Strongly believing in an afterlife, the Wampanoag buried their dead along with his belongings, with the burial rites being presided over by the Medicine Man.
During this celebration of the Mashpee Wampanoag people, Native Americans from various New England tribes come together to enjoy through music, dance, and food.
The Wampanoag tribe was united together to form a confederacy. Their chief leader, a Sachem, had the responsibility of looking after the welfare of the people. At present, these Indians have their own government, police, laws and other relevant services.
Wampanoag Country Club: Established in 1924 and renovated several times, this club has traditionally been a golfer’s club, hosting about 20 major championships. The 18 golf holes were designed by golf course designer Donald Ross.
Wampanoag Road Runners: The running club established in 1984, comprising of more than 200 runners, is known for organizing different types of races.
Wampanoag Environmental Laboratory: This laboratory, built by the Natural Resource Department of the tribe helps to deal with various environmental issues and threats.

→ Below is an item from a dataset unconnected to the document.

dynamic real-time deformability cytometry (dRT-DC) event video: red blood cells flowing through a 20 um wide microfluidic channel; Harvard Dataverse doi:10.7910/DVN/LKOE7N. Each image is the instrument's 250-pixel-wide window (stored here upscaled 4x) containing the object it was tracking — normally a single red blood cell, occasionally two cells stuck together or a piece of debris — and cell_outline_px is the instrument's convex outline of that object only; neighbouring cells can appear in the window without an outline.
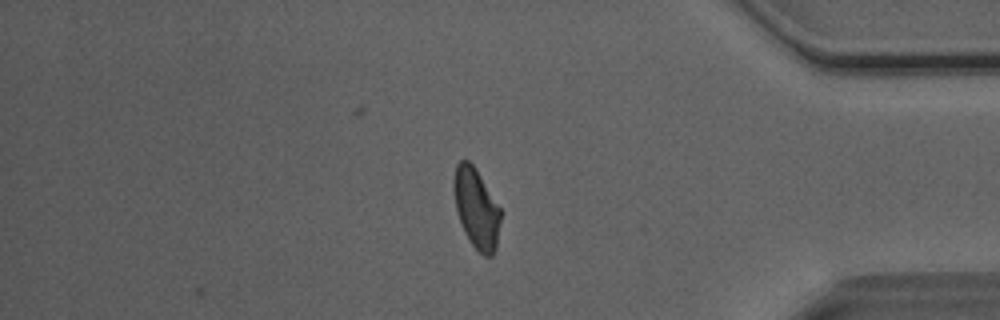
{"species": "Egyptian fruit bat (a non-hibernating species)", "species_latin": "Rousettus aegyptiacus", "temperature_condition": "room temperature", "stored_images_in_passage": 33, "camera_frame_rate_fps": 3000, "um_per_image_px": 0.085, "animal": {"sex": "male"}, "frame": {"image": 1, "passage_image": 33, "time_ms": 10.667, "image_size_px": [1000, 320], "cell_outline_px": [[500, 220], [496, 248], [492, 256], [484, 256], [472, 244], [464, 232], [456, 212], [452, 184], [452, 180], [456, 164], [460, 160], [468, 160], [472, 164], [480, 176], [500, 208]], "centroid_in_image_um": [40.45, 17.7], "position_along_channel_um": 394.7, "area_um2": 21.68}, "authors_computed_cell_mechanics": {"area_um2": 22.542, "velocity_mm_per_s": 4.0631, "shape_relaxation_time_tau1_ms": 5.3897, "shape_relaxation_time_tau2_ms": 1.8331, "deformation_change_tau1": 0.1658, "deformation_change_tau2": 0.0902}}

Education Department of Wampanoag Tribe of Gay Head: The Wampanoag Higher Education Grant Program has been set up to ensure that all aspiring tribal members get a chance of higher education.
Mashpee Wampanoag Casino: The Mashpee Wampanoag tribe’s plan to build a casino was given a green signal in November 2011, with the Massachusetts legislature giving license to about three sites for casino resorts. It is hoped that the resorts would be a good source of economy for the tribe.